Жак-француз. В память о ГУЛАГе (Росси, Сард) - страница 195

Мы молча ехали дальше, я дрожал от холода в моем лагерном бушлате между двумя откормленными и тепло одетыми стражами порядка. Они доставили меня в ближайшее отделение, провели по длинным коридорам и усадили на очень узкий и твердый деревянный диван, или скорее скамью, напротив закрытой двери. Это был не КГБ, а обычная милиция. В очереди было много московских женщин с изможденными лицами, они смотрели на меня с каким-то печальным смирением, которого я нигде больше не видел, даже в Польше.

Там меня продержали долго, согласно старой доброй методе изматывания противника. В какой-то момент я попросился в туалет – это была законная просьба. Я оставил на сиденье рядом со своим местом пакет с французскими деликатесами, при этом мои стражи даже не поморщились, а ведь в пакете свободно могла лежать бомба, и пошел в туалет в сопровождении милиционеров, которые строго за мной следили, пока я справлял нужду. При этом раздражавшем меня надзоре они заметили, что я ношу что-то вроде допотопного грыжевого бандажа, поскольку в лагере заработал себе грыжу.

– Вы инвалид?

Это было первое слово, которое я от них услышал, с тех пор как за мной захлопнулись ворота посольства. Инвалид! Это их несколько успокоило. А мне льстило, что они обратились ко мне на “вы”. Я уже отвык от таких изысков. Часы шли, они не спускали с меня глаз. Я попытался прилечь на слишком узкой скамье и притвориться спящим, хотя на самом деле мне было не до сна. Когда пробило два часа ночи, дверь в кабинет наконец отворилась и я предстал перед весьма элегантным молодым бюрократом в барашковой шапке, который спросил меня по-французски, говорю ли я по-русски – ему, дескать, по-русски со мной объясняться проще. Он попросил предъявить документы, и я показал ему письма из посольства. Говорил он со мной необычайно вежливо, на “вы”, обращался ко мне “мсье” и жаждал объяснить, почему он меня задержал. Разумеется, я как француз имел право обратиться в свое посольство, но я перескочил через ограду, защищать которую – обязанность советских властей. Вот почему они меня задержали. Я не стал ему напоминать, что задержали меня не в момент нарушения, а на шесть часов позже, когда я вышел в сопровождении генерального консула, санкционировавшего мое присутствие в посольстве. Я просто объяснил, что ворвался в посольство силой, потому что мне не давали войти туда нормальным путем.

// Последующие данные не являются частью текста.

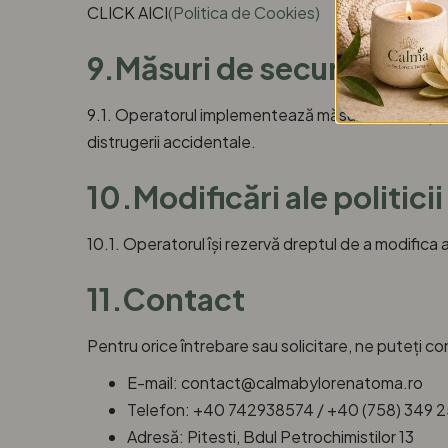
CLICK AICI
(Politica de Cookies)
9.Măsuri de securitate
9.1. Operatorul implementează măsuri tehnice și o
distrugerii accidentale.
10.Modificări ale politicii
10.1. Operatorul își rezervă dreptul de a modifica a
11.Contact
Pentru orice întrebare sau solicitare, ne puteți co
E-mail: contact@calmabylorenatoma.ro
Telefon: +40 742938574 / +40 (758) 349 
Adresă: Pitesti, Bdul Petrochimistilor 13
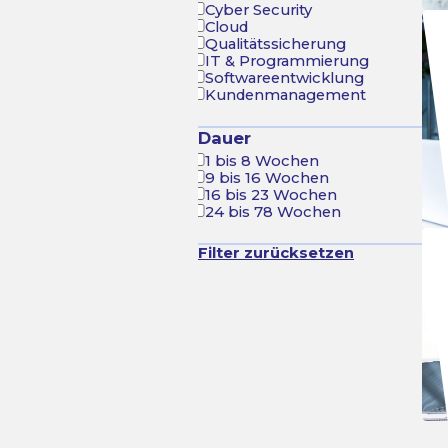
Cyber Security
Cloud
Qualitätssicherung
IT & Programmierung
Softwareentwicklung
Kundenmanagement
Dauer
1 bis 8 Wochen
9 bis 16 Wochen
16 bis 23 Wochen
24 bis 78 Wochen
Filter zurücksetzen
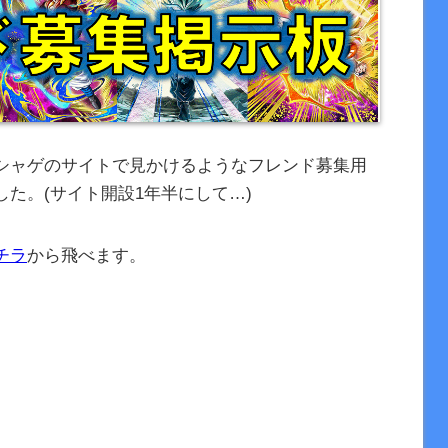
シャゲのサイトで見かけるようなフレンド募集用
た。(サイト開設1年半にして…)
チラ
から飛べます。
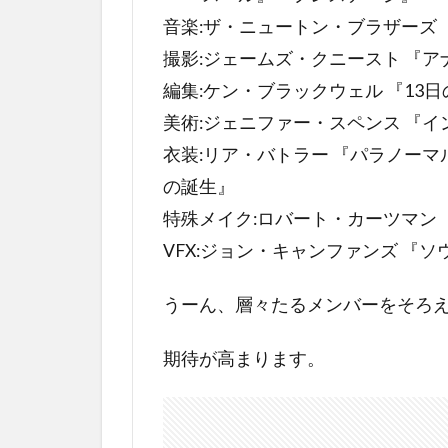
バ
音楽:ザ・ニュートン・ブラザーズ
イ
バ
撮影:ジェームズ・クニースト 『ア
イ
編集:ケン・ブラックウェル 『13
マ
美術:ジェニファー・スペンス 『イ
ン
の
衣装:リア・バトラー 『パラノーマ
あ
の誕生』
ら
特殊メイク:ロバート・カーツマン
す
じ
VFX:ジョン・キャンファンズ 『ソ
4
うーん、層々たるメンバーをそろ
バ
イ
バ
期待が高まります。
イ
マ
ン
の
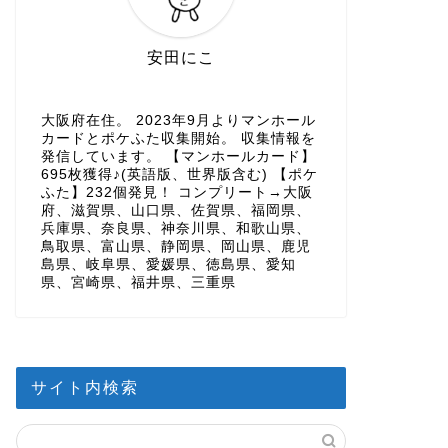
安田にこ
大阪府在住。 2023年9月よりマンホール
カードとポケふた収集開始。 収集情報を
発信しています。 【マンホールカード】
695枚獲得♪(英語版、世界版含む) 【ポケ
ふた】232個発見！ コンプリート→大阪
府、滋賀県、山口県、佐賀県、福岡県、
兵庫県、奈良県、神奈川県、和歌山県、
鳥取県、富山県、静岡県、岡山県、鹿児
島県、岐阜県、愛媛県、徳島県、愛知
県、宮崎県、福井県、三重県
サイト内検索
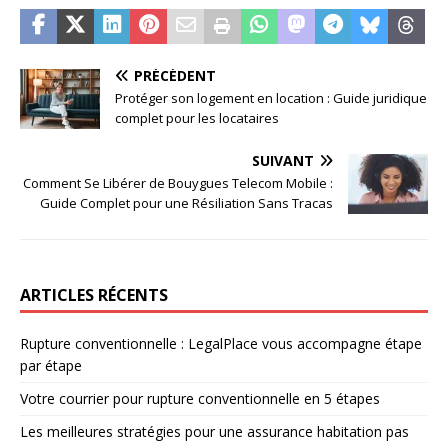
PRÉCÉDENT
Protéger son logement en location : Guide juridique
complet pour les locataires
SUIVANT
Comment Se Libérer de Bouygues Telecom Mobile :
Guide Complet pour une Résiliation Sans Tracas
ARTICLES RÉCENTS
Rupture conventionnelle : LegalPlace vous accompagne étape
par étape
Votre courrier pour rupture conventionnelle en 5 étapes
Les meilleures stratégies pour une assurance habitation pas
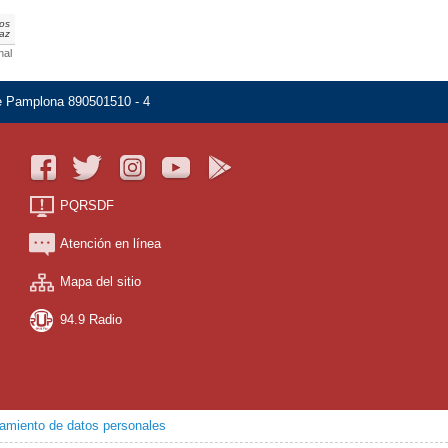
dos
paz
nal
de Pamplona 890501510 - 4
PQRSDF
Atención en línea
Mapa del sitio
94.9 Radio
atamiento de datos personales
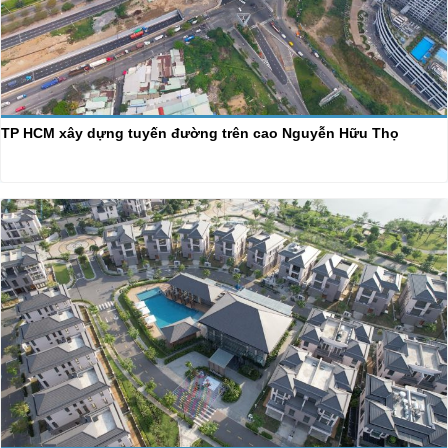
TP HCM xây dựng tuyến đường trên cao Nguyễn Hữu Thọ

Кроме того, милицейский начальник внимательно исследовал мой билет до Самарканда на следующий день и спросил, что я собираюсь делать в Москве до отъезда. Потом он стал выяснять, что у меня в пакете; он его развернул, увидел консервы, но все-таки не открыл ни одной банки. А ведь в них могли быть запаяны компрометирующие документы. Он позволил мне забрать консервы, а ведь мог втридорога перепродать их на черном рынке. И карточек моих он не нашел, они были хорошо запрятаны. Что ни говори, память о ХХ съезде была еще слишком свежа, хотя уже начинали закручивать гайки. Но в тот день после всех приключений меня всё же отпустили».